Forbes: Is Your Business Prepared To Profit From The Next Disruption?

Oct 14, 2021

Our world is becoming more volatile, not less. Covid, Kabul, floods and fires are just this year’s examples. That’s why it’s so important to increase employee awareness of the external environment and its impact on your operations.

This is the first in a series of reports on resilience best practices that that you can teach your team today. It is the result of dozens of interviews with leaders in companies that turned Covid to their advantage, like J. P Morgan, Facebook and LinkedIn, for my book.

Historically, companies have disproportionately focused learning and development investments on improving the reliability of operational and financial decision making — internal processes that are comparatively easy to control. This turns out to be a mistake.

In research we did while I was at HP, we discovered that, over the past two decades, nearly 3/4 of sustained decreases in firm value were caused by exogenous events. If you believe, as indicators suggest, that we are moving into a more volatile decade, the need to increase awareness of external change will only grow.

Strategic and external change are typically the purview of senior management, while the rank and file focus on the day-to-day. The consensus view in interviews with Learning and Development leaders is that, as the world continues to become more complex and volatile, people lower in organizations need a broader contextual understanding of external change and its impact on strategy.
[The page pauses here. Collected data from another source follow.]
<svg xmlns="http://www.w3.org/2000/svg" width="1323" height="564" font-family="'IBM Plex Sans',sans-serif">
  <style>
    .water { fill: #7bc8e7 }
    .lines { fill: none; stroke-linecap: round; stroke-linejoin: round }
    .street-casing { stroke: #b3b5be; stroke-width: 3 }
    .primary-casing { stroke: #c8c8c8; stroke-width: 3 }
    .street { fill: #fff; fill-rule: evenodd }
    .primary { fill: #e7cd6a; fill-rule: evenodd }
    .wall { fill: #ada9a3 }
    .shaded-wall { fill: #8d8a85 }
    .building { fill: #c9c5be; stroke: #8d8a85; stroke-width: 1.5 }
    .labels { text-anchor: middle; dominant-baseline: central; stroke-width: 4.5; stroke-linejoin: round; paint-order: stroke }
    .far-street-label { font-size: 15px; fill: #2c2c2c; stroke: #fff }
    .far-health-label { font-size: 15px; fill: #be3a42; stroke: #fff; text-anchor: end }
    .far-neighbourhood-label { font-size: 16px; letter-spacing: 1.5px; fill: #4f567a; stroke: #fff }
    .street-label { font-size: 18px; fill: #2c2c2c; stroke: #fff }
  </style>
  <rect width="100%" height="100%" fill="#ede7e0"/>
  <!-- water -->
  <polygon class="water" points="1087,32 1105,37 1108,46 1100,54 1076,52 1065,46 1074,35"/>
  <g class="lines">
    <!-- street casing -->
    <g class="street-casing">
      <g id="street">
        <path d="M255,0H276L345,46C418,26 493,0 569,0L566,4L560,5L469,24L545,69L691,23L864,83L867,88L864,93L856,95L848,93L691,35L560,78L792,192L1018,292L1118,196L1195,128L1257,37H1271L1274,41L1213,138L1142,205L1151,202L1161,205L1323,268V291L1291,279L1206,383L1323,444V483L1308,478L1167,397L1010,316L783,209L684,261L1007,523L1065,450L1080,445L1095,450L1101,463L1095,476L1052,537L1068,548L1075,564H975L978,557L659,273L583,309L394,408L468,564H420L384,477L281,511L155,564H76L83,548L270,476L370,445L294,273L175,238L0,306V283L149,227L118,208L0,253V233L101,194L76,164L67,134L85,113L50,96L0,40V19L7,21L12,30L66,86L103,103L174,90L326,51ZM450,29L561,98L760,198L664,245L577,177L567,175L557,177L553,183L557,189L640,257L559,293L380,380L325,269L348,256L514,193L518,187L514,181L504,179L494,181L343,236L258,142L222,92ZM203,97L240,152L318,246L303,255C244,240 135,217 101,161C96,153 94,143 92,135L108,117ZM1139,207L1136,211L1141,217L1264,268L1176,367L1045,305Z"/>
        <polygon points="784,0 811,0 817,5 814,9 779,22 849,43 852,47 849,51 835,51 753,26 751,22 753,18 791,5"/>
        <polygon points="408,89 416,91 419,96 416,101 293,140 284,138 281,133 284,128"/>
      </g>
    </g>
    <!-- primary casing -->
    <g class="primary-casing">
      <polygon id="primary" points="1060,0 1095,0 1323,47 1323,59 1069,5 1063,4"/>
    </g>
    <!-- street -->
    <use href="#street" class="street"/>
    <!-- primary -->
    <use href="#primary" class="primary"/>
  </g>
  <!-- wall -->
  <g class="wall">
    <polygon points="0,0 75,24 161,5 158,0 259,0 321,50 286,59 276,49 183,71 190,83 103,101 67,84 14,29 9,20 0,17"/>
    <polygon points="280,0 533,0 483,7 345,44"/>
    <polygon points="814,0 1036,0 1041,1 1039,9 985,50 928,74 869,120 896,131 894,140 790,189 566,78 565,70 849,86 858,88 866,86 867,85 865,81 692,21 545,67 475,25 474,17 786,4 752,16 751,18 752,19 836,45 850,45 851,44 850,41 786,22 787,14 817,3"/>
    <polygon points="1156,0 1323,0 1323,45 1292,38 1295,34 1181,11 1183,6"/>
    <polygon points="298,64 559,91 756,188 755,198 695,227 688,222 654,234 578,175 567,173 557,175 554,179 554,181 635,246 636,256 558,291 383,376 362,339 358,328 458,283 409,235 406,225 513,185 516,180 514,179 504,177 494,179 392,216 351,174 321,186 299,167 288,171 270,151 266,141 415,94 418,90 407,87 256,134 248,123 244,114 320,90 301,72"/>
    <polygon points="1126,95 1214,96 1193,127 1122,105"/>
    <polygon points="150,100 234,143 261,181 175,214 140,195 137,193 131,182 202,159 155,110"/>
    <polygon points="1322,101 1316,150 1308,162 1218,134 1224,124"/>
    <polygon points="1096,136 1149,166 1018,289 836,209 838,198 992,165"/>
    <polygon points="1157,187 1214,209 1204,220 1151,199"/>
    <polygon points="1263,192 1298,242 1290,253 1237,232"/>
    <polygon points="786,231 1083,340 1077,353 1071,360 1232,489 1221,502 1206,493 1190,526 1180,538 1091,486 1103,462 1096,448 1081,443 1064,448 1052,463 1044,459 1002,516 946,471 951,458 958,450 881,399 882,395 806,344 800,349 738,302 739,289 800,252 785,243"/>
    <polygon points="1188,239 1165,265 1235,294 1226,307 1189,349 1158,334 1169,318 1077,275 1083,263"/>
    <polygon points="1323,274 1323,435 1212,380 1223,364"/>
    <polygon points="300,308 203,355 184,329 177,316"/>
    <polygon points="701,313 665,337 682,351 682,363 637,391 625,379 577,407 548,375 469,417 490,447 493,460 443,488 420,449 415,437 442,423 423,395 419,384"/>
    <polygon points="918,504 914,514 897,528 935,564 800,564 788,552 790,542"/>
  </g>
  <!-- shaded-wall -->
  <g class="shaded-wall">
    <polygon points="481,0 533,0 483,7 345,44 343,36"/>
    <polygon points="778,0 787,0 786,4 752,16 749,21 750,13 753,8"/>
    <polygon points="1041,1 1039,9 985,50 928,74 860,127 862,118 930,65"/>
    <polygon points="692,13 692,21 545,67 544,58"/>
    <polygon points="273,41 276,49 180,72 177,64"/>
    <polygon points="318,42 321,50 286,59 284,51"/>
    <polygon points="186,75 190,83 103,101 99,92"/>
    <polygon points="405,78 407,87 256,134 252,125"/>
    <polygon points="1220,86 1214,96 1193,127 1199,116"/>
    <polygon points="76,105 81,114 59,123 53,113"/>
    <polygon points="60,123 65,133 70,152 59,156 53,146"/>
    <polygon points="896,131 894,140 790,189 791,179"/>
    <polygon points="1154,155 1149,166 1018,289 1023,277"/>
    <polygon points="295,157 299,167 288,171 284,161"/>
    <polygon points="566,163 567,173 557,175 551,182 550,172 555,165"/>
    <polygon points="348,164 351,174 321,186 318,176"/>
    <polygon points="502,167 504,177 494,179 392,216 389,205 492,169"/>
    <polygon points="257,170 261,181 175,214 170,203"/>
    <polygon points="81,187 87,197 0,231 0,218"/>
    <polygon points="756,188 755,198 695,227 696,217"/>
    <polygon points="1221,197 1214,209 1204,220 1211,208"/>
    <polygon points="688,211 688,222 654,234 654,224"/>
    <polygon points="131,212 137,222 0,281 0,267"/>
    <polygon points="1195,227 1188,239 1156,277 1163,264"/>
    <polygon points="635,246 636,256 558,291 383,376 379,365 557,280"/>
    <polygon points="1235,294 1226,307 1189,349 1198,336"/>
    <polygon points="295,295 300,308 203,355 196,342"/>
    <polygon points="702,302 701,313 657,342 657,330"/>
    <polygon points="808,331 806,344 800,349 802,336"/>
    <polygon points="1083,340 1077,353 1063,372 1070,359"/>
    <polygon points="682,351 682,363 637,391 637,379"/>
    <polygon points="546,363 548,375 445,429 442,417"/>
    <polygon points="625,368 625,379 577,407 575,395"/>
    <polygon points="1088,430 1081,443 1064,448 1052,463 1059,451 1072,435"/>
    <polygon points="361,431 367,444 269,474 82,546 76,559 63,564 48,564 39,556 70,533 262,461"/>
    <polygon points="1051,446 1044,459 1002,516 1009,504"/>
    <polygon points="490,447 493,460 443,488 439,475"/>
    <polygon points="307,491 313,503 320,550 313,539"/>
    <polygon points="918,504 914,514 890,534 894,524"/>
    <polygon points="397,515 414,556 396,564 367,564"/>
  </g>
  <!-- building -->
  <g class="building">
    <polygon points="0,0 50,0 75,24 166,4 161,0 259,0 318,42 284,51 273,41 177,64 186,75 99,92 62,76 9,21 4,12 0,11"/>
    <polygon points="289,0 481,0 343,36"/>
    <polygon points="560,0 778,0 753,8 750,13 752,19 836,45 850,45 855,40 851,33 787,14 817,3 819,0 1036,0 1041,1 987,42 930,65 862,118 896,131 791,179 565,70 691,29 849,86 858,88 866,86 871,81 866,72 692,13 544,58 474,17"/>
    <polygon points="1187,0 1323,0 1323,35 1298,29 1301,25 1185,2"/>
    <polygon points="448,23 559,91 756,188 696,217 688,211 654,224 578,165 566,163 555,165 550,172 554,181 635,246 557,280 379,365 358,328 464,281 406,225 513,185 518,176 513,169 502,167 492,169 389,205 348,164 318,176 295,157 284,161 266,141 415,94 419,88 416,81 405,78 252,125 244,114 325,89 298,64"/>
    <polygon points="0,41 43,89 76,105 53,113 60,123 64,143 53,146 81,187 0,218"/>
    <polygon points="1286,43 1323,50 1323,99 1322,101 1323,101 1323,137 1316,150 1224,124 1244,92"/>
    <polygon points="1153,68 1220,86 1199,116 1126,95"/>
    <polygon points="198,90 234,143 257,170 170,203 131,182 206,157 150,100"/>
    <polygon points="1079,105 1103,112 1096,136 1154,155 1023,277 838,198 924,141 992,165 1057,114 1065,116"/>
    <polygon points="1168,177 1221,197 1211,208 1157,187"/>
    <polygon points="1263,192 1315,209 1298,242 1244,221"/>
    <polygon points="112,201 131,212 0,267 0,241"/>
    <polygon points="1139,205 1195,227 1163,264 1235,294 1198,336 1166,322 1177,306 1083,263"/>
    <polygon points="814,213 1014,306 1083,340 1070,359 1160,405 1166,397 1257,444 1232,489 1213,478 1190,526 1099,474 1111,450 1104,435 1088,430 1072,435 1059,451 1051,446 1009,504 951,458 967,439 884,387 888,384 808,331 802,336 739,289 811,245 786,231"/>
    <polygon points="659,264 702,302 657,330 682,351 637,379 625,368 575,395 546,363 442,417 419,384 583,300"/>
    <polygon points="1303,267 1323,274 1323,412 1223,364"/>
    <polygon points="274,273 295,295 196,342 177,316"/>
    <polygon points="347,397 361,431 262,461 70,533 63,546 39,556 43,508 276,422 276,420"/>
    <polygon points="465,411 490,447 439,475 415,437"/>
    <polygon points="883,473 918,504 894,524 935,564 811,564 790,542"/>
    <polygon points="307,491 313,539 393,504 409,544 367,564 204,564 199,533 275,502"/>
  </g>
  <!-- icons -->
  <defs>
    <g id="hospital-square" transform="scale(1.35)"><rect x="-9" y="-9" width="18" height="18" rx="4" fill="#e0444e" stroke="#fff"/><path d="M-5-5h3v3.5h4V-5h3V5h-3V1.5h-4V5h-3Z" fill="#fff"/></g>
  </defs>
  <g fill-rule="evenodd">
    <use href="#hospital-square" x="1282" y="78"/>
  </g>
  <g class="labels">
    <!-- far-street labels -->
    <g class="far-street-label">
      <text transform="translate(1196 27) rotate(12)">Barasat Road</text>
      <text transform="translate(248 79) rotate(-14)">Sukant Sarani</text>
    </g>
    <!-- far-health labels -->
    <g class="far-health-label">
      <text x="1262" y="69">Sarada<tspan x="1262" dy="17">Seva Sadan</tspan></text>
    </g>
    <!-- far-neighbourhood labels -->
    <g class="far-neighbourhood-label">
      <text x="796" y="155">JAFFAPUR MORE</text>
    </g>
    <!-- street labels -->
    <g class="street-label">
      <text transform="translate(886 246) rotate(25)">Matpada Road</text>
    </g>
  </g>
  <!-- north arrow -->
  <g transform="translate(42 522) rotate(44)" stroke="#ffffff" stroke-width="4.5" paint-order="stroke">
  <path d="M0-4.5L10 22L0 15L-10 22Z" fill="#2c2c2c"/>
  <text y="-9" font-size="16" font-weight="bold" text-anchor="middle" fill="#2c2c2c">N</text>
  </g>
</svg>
Focusing people on what is going on outside of the organization is a priority at LinkedIn. Kevin Delaney, VP of Learning & Development said, “It’s vital to break that wall. We do it by empowering every individual to: stay on top of current trends, have their voice heard, and get everybody connected to a network outside of their fishbowl.”

Things might move along fine when in smooth seas, but the real test of an organization is how it turns instability into opportunity. When disruptions hit, when the industrial structure breaks down, that’s an opening for the prepared, as companies like Amazon and Zoom proved this year.

What can you do to enhance organizational awareness of your external environment today?

3 Actions to Focus Your People for the Future:

1. Share the key take aways from your Annual Report.

As a leader, one step you can take today is to walk your people through your annual report, not just the highlights. Share how you thought through writing it, with a particular focus on the organizational risks.

2. Share the exogenous risks you face and the executive sponsors for each.

If you are an employee of a publicly held company, you can look up your company’s 10-K proxy disclosure here by filling out the search box like in the image below. The SEC provides a good overview of how to read it. Pay particular attention to sections 1a and 7a, which focus on risks. Typically, there is an executive sponsor responsible for each of these challenges—and the board is breathing down their neck about them. Showing your people the challenges you are attempting to resolve will cue them into where you need to improve resilience. When they make decisions, this knowledge will help them better balance your future needs and the day-to-day.

3. Have your team explore the impact of historical shocks if they occurred today.

Ask your people to consider how you might respond to a rogue wave, an unmanageable change caused by the collision of multiple manageable trends, and what you need to do to be resilient to them. One place to start is by sharing this video. It identifies nearly 400 major business shocks in the 20th Century, including pandemics. Covid was a shock, but it is similar to shocks that businesses have repeatedly faced in the past—just not the past several years. Understanding the larger history of business disruption will help your people make decisions about what they don’t know (the future is always an unknown) instead of what they know.

It’s too easy for organizations to try to armor themselves against volatility, rogue waves are a major source of opportunity for the companies that know how to surf them. Teach your people to ride the wave. In this wet and wild world, you can’t avoid getting wet.